— THE DATA —
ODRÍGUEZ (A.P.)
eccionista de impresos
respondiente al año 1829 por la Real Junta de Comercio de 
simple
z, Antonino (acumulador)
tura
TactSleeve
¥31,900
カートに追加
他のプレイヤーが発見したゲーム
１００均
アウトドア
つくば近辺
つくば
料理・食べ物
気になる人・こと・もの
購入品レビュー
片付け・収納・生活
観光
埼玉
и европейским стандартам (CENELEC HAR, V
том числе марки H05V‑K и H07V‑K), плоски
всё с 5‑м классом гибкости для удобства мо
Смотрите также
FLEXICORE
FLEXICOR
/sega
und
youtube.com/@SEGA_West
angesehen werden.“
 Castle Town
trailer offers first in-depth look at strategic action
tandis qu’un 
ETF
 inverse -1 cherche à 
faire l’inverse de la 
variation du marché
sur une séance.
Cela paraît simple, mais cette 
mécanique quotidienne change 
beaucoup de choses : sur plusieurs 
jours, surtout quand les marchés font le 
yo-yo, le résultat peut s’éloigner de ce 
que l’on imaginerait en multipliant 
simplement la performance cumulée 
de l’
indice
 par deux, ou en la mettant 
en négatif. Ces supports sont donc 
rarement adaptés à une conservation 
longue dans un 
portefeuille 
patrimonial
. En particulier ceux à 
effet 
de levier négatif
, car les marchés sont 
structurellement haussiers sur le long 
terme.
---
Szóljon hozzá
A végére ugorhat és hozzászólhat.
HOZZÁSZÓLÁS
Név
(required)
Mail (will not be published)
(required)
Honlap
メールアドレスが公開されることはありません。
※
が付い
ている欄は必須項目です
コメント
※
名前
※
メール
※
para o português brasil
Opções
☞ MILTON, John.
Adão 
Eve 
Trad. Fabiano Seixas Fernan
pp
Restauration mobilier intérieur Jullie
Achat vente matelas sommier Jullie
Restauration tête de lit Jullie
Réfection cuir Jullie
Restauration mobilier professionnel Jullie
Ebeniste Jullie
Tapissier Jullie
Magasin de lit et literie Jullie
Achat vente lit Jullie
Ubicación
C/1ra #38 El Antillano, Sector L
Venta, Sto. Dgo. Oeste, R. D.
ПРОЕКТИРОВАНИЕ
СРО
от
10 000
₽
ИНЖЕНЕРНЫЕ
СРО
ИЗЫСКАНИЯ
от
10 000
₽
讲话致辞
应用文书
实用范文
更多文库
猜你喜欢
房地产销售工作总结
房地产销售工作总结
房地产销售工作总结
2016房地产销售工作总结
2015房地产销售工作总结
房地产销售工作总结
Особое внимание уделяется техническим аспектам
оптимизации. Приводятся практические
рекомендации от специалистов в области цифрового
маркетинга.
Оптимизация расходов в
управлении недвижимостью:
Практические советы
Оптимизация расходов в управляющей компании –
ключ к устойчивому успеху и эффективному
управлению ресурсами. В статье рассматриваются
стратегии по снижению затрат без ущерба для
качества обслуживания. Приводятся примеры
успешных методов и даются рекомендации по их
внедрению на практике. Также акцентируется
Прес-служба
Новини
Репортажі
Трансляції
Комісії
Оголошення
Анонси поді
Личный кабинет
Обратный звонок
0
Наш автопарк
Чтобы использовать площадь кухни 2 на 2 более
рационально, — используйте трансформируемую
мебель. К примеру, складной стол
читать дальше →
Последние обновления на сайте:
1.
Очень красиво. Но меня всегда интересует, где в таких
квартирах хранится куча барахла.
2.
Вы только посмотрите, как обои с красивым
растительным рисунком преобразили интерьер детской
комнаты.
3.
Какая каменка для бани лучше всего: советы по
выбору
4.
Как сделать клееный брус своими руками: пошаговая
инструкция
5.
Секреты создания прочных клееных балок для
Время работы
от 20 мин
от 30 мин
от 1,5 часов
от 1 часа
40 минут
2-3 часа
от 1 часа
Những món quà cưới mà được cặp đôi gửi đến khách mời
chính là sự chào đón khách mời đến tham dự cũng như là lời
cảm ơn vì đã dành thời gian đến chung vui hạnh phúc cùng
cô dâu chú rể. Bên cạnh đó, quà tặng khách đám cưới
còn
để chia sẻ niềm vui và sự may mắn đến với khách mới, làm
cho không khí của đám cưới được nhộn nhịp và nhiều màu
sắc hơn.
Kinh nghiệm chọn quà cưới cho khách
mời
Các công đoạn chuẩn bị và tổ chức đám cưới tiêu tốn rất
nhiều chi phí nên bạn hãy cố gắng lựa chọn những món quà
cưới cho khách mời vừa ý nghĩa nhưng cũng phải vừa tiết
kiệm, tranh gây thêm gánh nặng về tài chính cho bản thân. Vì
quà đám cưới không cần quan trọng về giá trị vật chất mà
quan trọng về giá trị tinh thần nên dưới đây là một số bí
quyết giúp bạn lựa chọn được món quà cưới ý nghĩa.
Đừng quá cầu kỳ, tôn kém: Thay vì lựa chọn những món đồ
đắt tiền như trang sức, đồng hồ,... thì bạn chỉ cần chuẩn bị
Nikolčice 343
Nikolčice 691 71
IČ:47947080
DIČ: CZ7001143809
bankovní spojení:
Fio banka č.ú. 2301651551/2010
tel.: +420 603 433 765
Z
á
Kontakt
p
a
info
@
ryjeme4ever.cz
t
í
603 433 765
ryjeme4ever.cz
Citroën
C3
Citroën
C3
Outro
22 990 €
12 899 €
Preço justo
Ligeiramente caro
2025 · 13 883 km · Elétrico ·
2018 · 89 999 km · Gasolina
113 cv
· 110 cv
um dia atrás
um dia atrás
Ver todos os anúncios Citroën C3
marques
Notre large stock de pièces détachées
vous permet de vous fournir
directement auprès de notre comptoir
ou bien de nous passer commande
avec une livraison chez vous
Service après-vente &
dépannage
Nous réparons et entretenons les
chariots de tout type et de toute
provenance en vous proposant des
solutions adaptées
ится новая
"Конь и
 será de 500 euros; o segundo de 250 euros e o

— DESCRIPTION OF THE TASK —
Search the data above for the word "trọng" and show every line that has it.

— YOUR RESPONSE —
quà đám cưới không cần quan trọng về giá trị vật chất mà
quan trọng về giá trị tinh thần nên dưới đây là một số bí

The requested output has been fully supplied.